Отвернувшись, Сигурд склонился к Улле:
— Сядь, доченька, сядь. А вы отойдите, живо, ну? Не лезте!
Его никто не слушал, люди с горящими глазами толкались возле Уллы. Сигурд выхватил кнут.
— Гоните их! — крикнул он своим. — Живо!
Его семья вскочила с лавок, Видар с приятелями — тоже. Возникла свалка, давка, и прошло несколько минут, прежде чем им удалось оттеснить любопытных. Все это время конунг стоял в стороне. Когда площадка наконец очистилась, Сигурд произнес:
— Ладно, родич, с тобой, как видно, каши не сваришь. Думай, время у тебя есть, до свадьбы ихней. После — не прогневайся. А мы уходим. — Ярл сделал знак рукой, и его домашние задвигались.
— Погоди, — в спину Сигурду негромко молвил конунг.
Сигурд остановился. Конунг молчал и хмурил брови.
— Што? — спросил Сигурд.
В ответ — ни звука.
— Да чего молчишь-то?! — воскликнул ярл.
— А это у него манера такая издеваться над людьми! — громко сказал Видар.

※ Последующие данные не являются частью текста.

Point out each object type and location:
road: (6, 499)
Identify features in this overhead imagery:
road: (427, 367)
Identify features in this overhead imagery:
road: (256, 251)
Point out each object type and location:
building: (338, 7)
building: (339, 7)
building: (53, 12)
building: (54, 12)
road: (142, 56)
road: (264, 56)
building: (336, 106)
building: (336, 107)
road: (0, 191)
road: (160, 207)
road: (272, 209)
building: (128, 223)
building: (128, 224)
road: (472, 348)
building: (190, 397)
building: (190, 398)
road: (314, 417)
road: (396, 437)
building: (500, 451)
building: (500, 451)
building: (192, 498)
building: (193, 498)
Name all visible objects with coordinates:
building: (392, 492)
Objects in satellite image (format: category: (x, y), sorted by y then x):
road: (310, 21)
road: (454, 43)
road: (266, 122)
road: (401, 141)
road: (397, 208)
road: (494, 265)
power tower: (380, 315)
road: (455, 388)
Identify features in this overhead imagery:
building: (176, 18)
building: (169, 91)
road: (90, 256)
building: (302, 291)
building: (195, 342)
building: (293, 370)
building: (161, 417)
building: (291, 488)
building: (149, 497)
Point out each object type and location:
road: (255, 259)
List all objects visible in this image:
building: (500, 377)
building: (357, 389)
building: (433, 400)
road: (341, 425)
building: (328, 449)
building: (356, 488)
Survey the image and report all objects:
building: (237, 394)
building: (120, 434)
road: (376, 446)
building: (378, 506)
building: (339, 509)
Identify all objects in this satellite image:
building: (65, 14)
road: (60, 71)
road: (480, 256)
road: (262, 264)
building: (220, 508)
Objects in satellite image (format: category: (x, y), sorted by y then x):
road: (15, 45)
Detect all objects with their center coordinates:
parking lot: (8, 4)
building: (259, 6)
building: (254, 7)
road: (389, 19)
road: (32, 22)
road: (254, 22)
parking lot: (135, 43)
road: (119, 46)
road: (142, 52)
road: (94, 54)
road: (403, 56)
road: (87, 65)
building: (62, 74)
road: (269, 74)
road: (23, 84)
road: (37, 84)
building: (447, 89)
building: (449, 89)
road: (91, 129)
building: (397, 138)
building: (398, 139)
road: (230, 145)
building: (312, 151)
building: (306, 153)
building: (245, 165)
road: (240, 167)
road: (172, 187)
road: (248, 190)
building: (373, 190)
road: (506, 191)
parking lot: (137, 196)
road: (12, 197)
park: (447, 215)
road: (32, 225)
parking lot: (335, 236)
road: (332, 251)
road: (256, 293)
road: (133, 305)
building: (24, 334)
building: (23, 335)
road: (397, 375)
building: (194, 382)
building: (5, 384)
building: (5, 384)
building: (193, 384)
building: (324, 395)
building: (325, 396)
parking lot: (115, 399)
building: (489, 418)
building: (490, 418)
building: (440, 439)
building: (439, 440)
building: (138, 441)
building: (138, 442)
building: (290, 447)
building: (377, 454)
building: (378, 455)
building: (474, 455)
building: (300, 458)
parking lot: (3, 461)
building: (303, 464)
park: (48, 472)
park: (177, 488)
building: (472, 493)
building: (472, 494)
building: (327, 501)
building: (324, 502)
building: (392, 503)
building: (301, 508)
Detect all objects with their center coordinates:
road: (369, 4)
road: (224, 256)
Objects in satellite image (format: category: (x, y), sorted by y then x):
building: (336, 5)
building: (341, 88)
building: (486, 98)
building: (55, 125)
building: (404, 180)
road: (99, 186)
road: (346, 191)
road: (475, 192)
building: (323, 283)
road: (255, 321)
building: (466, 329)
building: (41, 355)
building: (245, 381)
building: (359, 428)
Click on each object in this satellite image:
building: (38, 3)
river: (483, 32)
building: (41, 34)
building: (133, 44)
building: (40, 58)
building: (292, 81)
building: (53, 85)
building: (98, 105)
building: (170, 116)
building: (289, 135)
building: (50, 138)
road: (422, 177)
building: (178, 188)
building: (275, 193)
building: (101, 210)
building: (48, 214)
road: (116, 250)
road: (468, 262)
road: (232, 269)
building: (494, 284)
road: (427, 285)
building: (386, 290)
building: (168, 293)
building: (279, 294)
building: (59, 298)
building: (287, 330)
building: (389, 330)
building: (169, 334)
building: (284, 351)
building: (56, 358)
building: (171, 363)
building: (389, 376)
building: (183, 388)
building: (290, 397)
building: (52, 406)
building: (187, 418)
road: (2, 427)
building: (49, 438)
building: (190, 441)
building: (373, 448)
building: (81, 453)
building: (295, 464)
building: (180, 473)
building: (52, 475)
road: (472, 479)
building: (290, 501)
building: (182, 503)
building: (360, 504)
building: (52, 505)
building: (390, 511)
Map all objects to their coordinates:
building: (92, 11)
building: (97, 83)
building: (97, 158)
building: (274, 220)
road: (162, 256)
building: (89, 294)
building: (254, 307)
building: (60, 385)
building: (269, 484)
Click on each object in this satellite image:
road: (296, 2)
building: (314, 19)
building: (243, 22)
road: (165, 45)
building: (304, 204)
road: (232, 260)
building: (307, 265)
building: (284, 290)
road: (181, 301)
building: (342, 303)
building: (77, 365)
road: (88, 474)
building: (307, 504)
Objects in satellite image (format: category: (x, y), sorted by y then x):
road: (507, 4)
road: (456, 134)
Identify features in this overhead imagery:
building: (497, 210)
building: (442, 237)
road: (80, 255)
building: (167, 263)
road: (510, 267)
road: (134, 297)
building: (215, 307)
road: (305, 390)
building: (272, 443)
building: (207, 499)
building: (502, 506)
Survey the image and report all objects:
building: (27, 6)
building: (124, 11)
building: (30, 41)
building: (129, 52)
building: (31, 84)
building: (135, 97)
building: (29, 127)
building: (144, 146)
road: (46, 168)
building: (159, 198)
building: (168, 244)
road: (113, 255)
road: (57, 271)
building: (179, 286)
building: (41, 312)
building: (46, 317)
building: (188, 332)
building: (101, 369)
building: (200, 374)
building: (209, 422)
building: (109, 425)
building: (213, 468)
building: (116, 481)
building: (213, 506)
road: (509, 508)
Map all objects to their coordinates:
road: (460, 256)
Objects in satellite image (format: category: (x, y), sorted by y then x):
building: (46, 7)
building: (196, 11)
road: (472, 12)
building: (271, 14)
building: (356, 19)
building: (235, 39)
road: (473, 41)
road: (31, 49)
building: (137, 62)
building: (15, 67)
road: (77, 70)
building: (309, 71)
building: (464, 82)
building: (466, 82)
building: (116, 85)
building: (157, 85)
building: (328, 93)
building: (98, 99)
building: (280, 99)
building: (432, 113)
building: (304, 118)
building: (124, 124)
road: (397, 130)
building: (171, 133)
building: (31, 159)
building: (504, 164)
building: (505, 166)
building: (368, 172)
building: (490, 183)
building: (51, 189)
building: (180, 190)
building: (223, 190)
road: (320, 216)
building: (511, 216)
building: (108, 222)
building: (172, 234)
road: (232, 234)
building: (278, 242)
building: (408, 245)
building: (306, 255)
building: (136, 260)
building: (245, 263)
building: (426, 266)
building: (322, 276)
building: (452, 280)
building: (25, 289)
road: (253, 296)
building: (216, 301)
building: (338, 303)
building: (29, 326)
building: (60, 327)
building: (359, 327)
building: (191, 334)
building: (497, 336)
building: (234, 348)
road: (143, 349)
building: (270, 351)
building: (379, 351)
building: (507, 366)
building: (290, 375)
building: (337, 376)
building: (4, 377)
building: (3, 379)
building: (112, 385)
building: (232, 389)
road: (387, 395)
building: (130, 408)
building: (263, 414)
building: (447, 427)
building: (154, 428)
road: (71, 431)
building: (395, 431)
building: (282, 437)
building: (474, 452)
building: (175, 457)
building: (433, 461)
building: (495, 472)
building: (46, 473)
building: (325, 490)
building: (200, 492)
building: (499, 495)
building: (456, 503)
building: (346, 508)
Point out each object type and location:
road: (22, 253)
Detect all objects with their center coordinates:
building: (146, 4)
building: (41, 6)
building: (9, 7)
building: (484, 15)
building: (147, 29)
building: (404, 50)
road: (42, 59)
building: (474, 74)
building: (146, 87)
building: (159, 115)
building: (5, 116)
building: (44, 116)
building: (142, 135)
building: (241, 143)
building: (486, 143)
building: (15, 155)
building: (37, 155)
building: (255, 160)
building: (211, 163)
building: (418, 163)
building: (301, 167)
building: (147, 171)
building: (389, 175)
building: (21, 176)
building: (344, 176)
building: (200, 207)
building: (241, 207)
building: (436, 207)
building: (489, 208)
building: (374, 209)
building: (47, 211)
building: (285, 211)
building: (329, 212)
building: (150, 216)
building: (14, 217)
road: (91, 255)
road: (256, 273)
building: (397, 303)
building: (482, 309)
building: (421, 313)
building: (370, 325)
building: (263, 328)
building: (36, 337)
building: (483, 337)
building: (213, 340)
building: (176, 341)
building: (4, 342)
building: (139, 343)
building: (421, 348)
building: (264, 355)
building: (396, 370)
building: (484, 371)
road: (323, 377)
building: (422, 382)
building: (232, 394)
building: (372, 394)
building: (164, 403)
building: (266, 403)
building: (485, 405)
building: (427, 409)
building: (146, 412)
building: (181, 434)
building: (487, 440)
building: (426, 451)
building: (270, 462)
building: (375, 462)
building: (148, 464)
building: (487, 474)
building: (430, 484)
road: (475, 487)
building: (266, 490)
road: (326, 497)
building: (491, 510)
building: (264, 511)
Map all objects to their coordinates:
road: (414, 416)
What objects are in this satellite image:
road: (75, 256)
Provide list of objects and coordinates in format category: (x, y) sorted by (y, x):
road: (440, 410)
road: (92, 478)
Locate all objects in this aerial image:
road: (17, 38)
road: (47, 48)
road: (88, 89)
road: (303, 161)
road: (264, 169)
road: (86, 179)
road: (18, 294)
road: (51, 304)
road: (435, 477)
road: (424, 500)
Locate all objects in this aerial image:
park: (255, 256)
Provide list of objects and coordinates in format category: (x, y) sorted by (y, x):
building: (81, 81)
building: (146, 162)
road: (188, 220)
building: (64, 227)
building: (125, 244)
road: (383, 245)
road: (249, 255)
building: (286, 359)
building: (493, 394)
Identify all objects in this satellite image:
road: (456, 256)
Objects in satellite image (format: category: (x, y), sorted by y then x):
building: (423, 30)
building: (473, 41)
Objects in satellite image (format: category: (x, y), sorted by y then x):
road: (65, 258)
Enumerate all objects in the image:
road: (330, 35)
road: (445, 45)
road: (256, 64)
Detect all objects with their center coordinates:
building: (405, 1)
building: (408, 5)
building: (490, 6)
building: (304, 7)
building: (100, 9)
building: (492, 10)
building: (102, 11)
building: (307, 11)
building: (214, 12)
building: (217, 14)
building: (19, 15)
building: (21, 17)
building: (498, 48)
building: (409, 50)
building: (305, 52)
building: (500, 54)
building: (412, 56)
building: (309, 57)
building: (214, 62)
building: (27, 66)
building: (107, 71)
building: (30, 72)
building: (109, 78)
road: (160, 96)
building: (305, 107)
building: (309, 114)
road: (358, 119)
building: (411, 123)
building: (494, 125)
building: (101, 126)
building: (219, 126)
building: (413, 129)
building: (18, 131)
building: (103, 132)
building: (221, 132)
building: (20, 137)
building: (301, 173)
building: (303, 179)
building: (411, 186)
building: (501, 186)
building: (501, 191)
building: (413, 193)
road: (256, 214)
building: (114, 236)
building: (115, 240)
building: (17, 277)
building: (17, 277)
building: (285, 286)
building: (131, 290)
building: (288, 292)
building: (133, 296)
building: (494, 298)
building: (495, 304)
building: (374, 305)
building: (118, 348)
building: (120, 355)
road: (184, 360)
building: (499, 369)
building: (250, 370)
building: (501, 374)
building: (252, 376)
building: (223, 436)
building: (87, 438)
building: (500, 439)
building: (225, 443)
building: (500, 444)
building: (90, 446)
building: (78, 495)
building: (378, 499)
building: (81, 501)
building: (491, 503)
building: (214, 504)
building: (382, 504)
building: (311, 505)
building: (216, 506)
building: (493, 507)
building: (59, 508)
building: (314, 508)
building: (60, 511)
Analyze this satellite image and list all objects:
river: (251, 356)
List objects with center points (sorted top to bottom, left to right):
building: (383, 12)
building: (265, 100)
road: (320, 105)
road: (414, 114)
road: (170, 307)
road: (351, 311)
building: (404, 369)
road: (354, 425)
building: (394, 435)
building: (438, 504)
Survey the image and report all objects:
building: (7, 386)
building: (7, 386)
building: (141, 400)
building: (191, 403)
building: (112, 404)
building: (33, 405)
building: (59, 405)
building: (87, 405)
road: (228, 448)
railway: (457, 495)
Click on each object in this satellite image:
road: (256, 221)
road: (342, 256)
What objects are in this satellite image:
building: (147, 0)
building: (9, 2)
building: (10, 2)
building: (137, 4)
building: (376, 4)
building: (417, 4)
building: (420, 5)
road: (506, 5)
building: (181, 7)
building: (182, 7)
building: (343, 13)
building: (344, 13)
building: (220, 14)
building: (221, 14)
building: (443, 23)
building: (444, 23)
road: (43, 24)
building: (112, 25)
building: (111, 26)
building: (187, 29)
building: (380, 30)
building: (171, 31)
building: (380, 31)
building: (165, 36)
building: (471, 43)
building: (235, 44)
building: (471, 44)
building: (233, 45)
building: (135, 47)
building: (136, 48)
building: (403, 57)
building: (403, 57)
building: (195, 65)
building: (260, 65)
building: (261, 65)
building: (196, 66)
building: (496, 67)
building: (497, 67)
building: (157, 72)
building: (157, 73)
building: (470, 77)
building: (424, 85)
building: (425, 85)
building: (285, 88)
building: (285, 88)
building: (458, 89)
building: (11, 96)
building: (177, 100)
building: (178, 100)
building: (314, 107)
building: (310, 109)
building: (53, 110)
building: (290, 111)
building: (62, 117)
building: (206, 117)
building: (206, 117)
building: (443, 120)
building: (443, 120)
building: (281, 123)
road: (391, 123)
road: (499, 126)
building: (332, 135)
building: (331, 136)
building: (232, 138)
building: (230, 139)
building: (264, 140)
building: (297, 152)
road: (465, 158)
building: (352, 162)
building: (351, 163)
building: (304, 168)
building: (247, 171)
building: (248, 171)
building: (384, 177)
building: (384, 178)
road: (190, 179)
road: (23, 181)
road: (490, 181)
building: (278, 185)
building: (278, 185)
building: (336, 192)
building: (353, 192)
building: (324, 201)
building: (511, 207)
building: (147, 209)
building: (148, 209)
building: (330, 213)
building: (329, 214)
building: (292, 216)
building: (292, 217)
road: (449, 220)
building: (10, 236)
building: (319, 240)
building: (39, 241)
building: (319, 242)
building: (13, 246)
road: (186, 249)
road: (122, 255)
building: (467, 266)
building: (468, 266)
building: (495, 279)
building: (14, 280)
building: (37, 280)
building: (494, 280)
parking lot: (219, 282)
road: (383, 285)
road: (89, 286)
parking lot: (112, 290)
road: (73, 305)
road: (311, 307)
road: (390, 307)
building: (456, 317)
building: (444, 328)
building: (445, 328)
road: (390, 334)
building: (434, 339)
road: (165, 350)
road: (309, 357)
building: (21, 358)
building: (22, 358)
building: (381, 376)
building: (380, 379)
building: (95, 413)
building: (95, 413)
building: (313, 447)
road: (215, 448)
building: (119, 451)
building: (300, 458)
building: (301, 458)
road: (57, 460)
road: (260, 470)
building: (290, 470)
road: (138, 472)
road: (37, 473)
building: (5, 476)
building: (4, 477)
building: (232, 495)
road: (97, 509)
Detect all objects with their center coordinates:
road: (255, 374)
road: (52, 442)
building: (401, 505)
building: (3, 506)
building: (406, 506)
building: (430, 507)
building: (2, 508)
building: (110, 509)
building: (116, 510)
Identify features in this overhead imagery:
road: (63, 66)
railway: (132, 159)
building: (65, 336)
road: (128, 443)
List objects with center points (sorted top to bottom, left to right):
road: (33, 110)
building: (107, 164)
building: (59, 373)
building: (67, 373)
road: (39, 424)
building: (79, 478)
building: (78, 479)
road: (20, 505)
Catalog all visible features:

Сигурд и конунг обернулись. Видар выступил вперед. Он ухмылялся, синие глаза блестели, будто льдинки. Сигурд произнес:
— Уж хоть бы ты не вмешивался, а?
Видар будто не услышал.
— Ну, чего, папаша? — он скрестил руки на груди. — Веселишься? Развлекаешься? Настроение себе подымаешь?
— Иди отсюда, — бросил конунг. — Не до тебя.
— Ну, не-ет, — Видар усмехнулся. — Я, может, тоже повеселиться хочу, чего же все тебе одному.
— Поговорите опосля, — попытался образумить Сигурд. — Дай нам закончить.
Видар сощурился:
— Это, значит, вы тут судьбы вершить будете, а я стой в стороне? Вот уж дудки. Я тоже хочу участвовать, не тебе же одному над всеми изгаляться, — Видар подмигнул отцу.
Конунг потемнел, как небо перед бурей. Он старался держать себя в руках, но было заметно, что это стоит ему невероятного труда.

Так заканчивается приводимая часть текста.